**PAGE EXCERPT**
===============

# adelantar un año



## arrier_arri

Hi !

How would i say " el año que viene voy a estudiar por mi cuenta , por ende , estaría adelantando un año y para el 2011 me me estaría anotando en el nivel 6 de mi curso de inglés"

thanks.


----------



## huon

Next year I am going to study alone and thus I will move forward a year so that in 2011 I will be at level 6 of my English course.


----------



## xjpariona

what about this, please correct if necessary.

_The following year I will study at my own expense, thereby, I would be bringing forward one year so that in 2011 I would register at level 6 of my English course._


----------



## roanheads

arrier_arri said:


> Hi !
> 
> How would i say " el año que viene voy a estudiar por mi cuenta , por ende , estaría adelantando un año y para el 2011 me me estaría anotando en el nivel 6 de mi curso de inglés"

===============

**DATASET CONTENT**

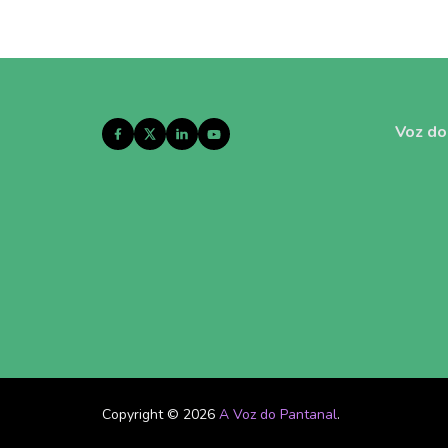
Voz do
Copyright © 2026
A Voz do Pantanal
.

===============

**WHAT THE EXERCISE ASKS**
List the username of every person who posts in the thread on "adelantar un año." The data above are separate material and have no connection to the thread.

**EXERCISE ANSWER**
arrier_arri
huon
xjpariona
roanheads